- _WHAT YOU HAVE TO DO_
Set out exactly, line by line, the stretch of data below that begins at the line containing "Array<bool, 2> stagger(false, false);" and ends at the line containing "range of our", with both ends kept.

- _MATERIAL PROVIDED_
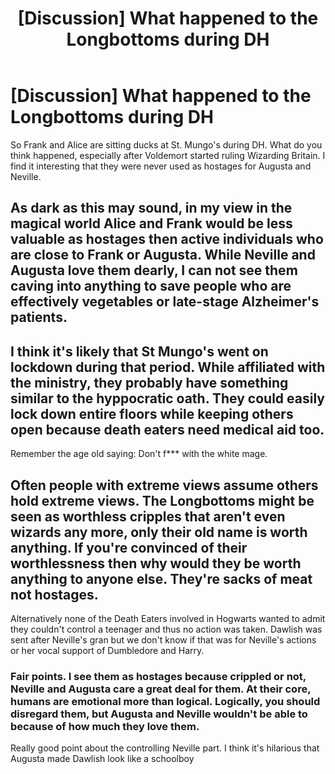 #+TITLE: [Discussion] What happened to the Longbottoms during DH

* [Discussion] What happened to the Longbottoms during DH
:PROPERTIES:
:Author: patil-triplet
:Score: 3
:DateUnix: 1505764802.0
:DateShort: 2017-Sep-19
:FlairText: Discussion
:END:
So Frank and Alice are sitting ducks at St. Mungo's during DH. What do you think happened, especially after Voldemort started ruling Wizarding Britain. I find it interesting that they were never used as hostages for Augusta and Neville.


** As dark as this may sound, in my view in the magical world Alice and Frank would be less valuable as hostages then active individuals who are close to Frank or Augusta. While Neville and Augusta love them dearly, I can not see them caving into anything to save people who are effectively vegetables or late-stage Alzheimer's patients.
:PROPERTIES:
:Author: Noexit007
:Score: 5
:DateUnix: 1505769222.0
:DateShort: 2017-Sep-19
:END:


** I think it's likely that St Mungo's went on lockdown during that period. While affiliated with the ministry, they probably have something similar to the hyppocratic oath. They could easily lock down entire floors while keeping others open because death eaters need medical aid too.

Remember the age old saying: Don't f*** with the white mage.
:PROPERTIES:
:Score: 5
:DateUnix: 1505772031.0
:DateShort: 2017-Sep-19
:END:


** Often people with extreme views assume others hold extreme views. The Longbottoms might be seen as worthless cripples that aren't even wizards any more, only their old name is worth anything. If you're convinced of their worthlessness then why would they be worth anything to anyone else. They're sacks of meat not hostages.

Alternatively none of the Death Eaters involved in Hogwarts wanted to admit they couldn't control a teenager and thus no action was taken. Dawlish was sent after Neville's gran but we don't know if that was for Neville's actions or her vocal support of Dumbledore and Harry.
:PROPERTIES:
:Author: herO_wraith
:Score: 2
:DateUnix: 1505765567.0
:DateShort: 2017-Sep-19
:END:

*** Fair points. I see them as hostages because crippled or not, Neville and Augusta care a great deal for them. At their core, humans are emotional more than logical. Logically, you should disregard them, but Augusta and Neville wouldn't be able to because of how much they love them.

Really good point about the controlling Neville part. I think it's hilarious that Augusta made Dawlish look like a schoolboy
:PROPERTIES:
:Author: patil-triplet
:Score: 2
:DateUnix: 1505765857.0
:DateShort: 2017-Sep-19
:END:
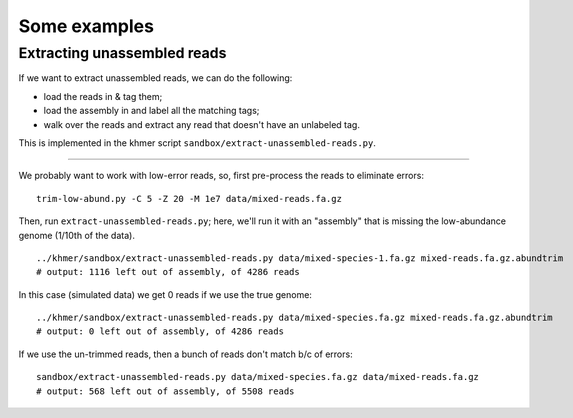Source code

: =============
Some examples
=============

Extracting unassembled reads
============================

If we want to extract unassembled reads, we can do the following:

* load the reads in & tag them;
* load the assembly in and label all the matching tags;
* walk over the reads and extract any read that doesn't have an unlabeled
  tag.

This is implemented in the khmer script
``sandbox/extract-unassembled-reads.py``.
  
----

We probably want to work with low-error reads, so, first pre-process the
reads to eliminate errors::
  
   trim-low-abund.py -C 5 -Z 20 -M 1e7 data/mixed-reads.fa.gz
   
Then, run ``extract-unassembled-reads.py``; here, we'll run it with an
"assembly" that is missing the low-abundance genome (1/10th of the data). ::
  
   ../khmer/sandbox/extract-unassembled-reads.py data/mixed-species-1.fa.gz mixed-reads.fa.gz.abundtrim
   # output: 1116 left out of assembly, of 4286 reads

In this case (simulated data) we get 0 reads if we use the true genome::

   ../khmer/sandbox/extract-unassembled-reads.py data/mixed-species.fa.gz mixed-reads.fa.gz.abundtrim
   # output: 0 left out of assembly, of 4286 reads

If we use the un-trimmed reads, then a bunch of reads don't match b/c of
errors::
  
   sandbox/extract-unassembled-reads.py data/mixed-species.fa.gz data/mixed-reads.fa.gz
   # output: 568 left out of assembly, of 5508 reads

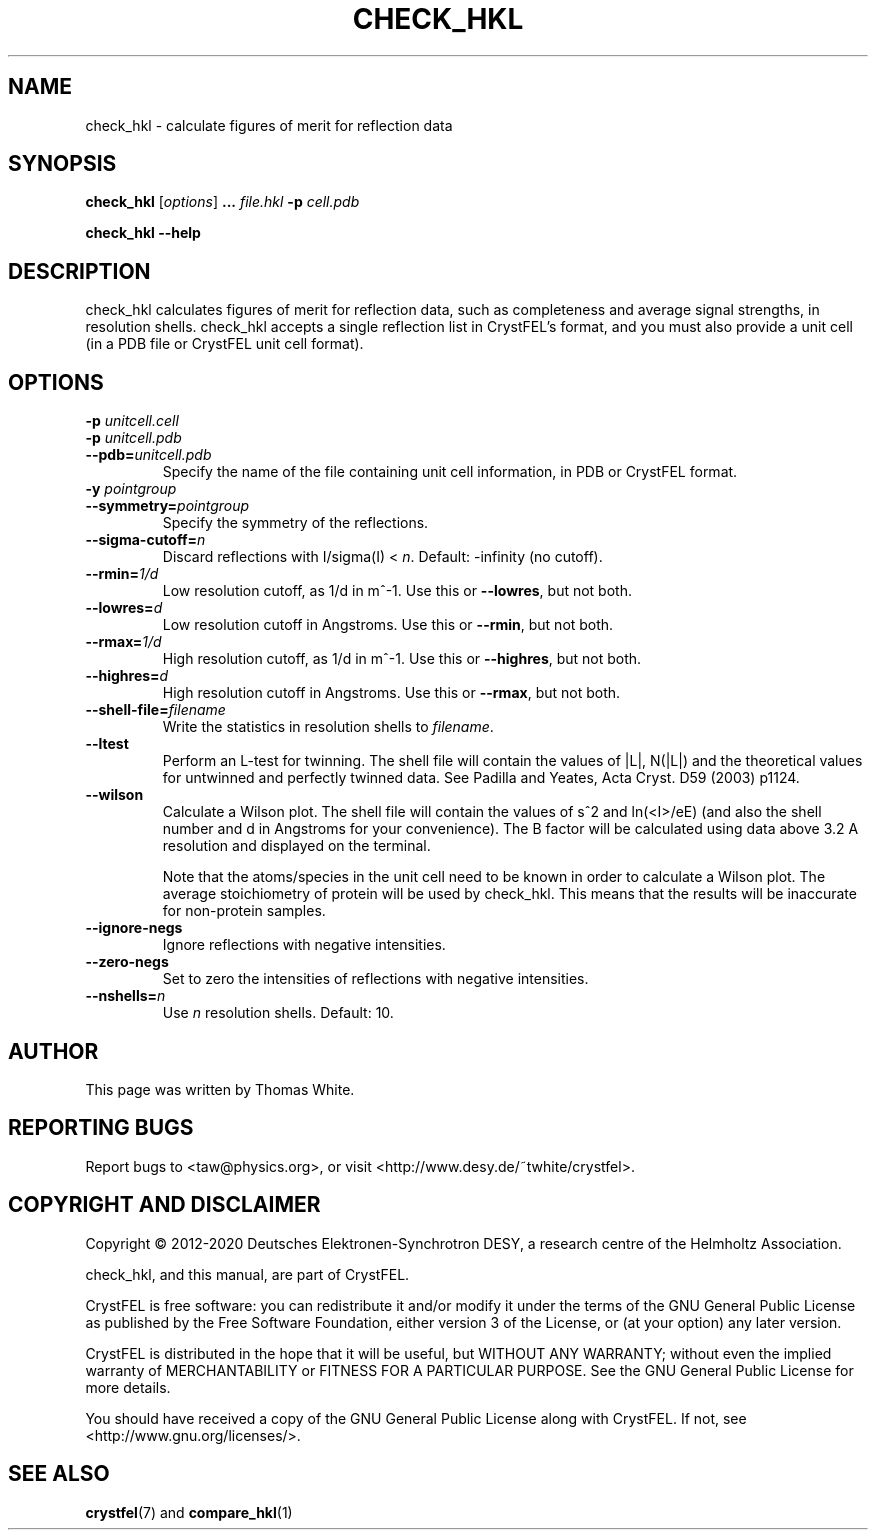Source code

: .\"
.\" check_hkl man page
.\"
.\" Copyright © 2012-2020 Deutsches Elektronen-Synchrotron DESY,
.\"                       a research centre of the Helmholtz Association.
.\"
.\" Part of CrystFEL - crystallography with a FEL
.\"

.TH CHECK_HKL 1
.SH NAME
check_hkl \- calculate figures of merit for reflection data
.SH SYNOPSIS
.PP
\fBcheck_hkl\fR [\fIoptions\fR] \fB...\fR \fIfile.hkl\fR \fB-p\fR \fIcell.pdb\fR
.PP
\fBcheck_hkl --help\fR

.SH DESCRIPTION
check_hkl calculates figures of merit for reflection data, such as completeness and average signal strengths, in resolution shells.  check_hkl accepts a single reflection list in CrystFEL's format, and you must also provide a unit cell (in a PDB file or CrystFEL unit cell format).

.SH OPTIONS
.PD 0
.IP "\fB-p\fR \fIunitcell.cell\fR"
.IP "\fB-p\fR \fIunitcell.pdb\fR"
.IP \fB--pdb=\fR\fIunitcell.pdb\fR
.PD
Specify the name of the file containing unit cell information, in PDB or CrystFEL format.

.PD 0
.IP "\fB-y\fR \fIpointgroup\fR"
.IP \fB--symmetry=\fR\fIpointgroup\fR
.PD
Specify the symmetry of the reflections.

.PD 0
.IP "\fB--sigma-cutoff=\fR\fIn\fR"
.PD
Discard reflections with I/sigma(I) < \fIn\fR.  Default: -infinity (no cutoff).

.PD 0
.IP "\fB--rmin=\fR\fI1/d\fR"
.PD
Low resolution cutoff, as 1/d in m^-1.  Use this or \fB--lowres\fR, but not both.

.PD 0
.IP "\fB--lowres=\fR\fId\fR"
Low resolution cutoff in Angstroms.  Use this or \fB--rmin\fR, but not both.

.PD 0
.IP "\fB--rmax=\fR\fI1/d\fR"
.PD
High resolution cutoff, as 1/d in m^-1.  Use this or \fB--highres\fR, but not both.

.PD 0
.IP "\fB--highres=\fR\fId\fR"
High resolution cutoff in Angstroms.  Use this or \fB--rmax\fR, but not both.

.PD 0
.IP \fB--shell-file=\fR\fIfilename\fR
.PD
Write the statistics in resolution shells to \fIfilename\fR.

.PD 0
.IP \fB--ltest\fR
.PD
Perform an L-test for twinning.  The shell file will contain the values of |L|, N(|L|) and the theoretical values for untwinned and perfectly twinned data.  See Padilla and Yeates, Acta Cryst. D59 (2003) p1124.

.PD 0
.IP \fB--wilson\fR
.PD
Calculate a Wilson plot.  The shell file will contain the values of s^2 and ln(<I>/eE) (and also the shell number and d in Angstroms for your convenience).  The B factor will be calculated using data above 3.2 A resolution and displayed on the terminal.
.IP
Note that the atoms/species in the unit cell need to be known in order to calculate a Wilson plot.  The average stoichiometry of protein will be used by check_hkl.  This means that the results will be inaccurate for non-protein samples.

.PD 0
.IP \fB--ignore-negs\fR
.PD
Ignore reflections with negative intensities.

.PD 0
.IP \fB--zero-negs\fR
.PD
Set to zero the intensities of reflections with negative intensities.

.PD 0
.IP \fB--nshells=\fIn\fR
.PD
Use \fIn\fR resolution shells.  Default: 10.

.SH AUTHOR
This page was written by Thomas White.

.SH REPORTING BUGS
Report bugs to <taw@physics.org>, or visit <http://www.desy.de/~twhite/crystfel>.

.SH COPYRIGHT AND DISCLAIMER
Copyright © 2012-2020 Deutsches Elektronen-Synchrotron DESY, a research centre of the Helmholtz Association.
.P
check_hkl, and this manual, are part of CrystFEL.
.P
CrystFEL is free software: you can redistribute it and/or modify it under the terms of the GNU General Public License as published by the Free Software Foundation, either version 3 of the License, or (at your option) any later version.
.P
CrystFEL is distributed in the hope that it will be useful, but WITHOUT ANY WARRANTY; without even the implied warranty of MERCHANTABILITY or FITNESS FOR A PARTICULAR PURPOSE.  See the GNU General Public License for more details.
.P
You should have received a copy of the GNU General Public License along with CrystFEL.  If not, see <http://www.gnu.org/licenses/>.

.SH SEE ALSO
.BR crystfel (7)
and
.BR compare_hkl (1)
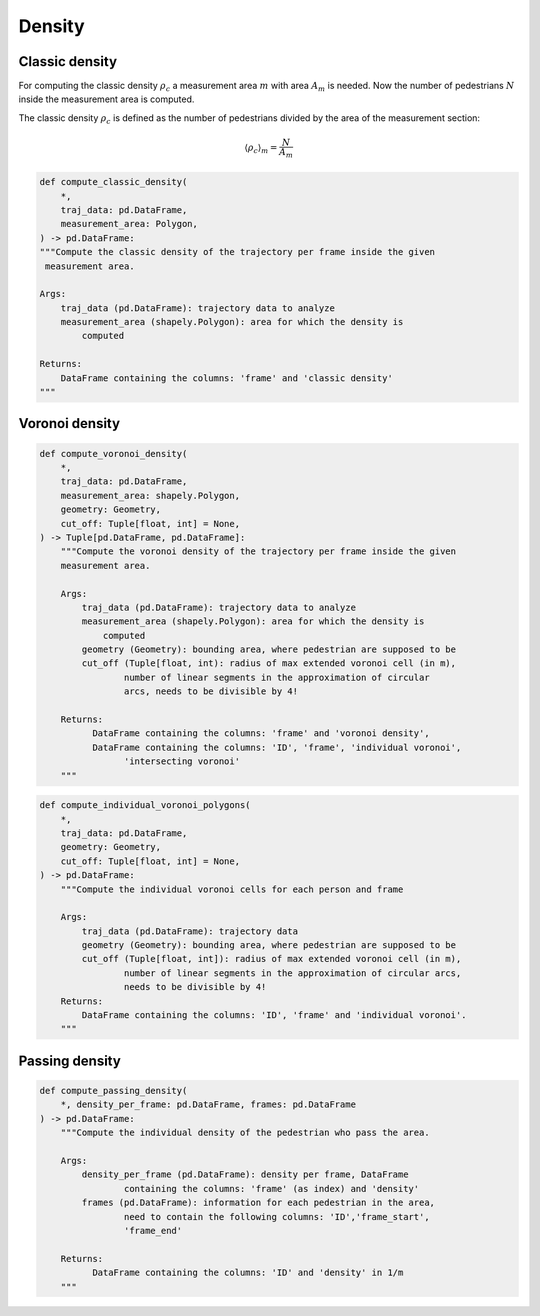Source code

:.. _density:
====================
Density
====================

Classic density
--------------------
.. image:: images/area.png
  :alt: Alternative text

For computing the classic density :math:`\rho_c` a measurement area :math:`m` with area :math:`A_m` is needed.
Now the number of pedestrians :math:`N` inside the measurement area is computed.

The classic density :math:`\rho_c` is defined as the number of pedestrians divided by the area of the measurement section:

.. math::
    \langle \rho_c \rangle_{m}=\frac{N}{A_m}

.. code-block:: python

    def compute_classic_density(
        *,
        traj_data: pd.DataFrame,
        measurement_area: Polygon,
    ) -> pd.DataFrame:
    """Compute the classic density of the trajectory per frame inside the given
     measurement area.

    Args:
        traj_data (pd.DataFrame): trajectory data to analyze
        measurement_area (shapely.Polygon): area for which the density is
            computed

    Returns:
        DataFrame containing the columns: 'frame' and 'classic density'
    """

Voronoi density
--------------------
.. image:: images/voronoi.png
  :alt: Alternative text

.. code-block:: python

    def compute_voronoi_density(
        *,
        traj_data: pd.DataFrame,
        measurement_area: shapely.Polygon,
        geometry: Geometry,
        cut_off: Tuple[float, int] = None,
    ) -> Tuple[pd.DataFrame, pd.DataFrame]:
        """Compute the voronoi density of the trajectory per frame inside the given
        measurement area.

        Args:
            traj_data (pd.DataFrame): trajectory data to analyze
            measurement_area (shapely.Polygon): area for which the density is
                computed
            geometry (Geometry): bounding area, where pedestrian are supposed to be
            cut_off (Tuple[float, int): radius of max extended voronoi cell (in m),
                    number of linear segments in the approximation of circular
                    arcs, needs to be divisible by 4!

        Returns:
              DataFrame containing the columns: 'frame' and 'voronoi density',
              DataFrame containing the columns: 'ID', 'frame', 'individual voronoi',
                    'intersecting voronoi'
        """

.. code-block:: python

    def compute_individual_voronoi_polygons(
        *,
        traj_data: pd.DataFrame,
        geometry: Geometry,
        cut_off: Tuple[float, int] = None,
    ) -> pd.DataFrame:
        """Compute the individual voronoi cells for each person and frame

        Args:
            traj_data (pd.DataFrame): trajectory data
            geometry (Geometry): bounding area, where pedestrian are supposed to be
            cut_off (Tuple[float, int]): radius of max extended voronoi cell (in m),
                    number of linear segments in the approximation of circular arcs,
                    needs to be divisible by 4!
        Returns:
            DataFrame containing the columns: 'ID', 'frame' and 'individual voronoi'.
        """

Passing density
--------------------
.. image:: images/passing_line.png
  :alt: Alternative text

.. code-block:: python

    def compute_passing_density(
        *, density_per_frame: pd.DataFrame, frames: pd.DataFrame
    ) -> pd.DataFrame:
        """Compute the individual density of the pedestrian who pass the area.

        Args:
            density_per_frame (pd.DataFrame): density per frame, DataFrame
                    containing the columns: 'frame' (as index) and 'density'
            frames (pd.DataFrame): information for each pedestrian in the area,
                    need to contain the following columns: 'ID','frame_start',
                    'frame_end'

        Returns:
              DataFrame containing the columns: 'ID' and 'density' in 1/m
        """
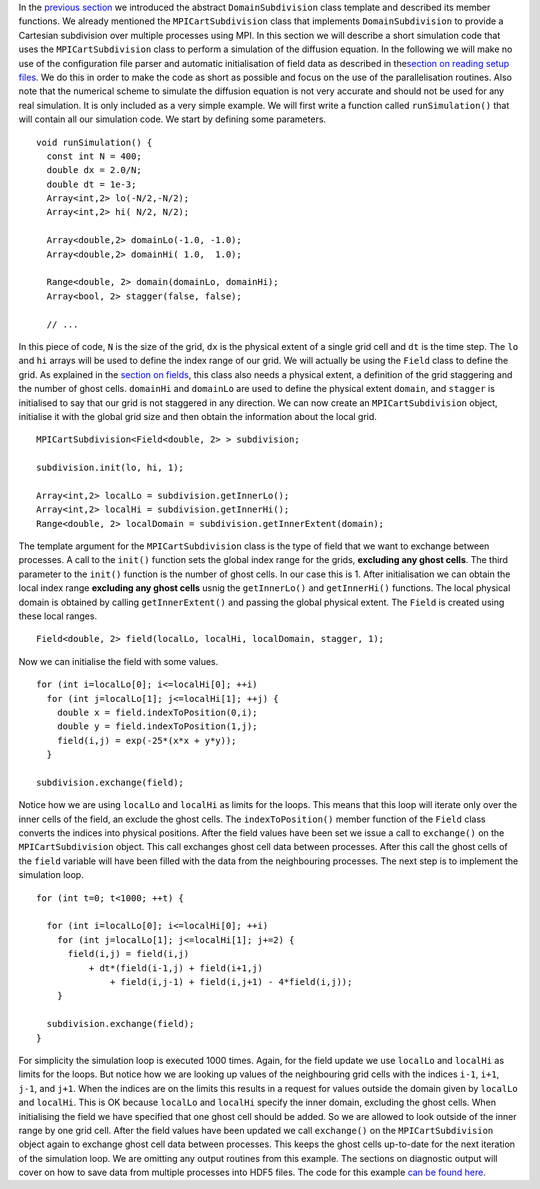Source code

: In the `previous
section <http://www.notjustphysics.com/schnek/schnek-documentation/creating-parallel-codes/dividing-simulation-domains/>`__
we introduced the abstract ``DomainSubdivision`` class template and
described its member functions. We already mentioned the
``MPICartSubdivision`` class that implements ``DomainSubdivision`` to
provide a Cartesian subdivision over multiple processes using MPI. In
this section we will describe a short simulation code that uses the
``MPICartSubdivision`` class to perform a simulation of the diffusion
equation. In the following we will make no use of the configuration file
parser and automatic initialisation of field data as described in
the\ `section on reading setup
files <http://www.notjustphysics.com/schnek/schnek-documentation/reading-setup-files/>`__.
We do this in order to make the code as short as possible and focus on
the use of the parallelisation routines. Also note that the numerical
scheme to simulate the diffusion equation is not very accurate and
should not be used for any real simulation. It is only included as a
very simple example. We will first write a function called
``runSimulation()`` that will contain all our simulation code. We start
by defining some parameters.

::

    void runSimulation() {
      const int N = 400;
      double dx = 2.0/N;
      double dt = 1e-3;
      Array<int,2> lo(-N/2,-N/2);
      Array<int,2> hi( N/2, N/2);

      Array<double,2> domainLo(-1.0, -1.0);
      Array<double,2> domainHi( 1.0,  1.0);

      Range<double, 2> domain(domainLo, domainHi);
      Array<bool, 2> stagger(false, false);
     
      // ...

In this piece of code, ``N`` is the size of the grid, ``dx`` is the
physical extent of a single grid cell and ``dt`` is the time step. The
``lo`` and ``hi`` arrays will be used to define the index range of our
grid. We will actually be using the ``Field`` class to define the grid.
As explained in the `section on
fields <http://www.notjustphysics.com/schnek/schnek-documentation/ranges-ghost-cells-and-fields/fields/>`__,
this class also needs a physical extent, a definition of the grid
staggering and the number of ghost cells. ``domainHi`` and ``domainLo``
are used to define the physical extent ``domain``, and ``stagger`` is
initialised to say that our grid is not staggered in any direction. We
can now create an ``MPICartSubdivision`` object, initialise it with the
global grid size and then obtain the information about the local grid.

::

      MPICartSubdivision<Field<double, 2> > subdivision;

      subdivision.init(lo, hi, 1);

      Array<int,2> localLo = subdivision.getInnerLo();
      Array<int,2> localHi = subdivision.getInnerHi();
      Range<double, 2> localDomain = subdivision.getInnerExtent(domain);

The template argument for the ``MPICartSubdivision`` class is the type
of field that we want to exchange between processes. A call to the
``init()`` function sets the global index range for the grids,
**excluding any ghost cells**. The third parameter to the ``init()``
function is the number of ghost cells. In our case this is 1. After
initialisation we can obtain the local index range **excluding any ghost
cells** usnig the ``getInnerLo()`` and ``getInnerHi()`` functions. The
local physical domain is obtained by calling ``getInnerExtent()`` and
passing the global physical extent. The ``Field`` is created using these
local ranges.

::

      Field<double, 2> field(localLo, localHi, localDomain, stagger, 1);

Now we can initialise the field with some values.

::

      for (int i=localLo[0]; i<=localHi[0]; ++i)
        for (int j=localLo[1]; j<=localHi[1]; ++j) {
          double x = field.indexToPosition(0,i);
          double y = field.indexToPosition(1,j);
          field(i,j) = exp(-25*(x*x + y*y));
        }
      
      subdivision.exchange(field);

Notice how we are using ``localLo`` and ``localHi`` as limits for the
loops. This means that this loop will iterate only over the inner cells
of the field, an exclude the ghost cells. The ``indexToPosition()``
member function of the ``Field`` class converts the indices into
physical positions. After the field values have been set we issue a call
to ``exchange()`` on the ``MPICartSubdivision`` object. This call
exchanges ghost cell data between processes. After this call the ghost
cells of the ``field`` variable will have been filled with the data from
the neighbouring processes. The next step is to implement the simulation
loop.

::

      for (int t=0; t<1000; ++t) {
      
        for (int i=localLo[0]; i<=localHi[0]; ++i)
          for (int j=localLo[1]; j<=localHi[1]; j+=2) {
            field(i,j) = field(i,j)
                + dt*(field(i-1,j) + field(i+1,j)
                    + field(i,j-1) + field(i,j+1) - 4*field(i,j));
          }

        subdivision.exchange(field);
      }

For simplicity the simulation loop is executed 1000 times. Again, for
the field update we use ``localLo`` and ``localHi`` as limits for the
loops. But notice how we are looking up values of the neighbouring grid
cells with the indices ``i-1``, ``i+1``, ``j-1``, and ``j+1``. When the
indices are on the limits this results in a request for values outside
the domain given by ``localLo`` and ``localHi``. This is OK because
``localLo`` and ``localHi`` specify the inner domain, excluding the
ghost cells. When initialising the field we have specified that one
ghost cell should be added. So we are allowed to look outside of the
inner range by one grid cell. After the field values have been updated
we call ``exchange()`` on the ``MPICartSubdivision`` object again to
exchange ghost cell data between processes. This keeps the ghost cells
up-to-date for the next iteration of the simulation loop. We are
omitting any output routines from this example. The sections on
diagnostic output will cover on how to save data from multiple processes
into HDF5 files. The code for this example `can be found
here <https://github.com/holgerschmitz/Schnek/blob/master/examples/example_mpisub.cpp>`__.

- _SOLUTION_
      Array<bool, 2> stagger(false, false);
     
      // ...

In this piece of code, ``N`` is the size of the grid, ``dx`` is the
physical extent of a single grid cell and ``dt`` is the time step. The
``lo`` and ``hi`` arrays will be used to define the index range of our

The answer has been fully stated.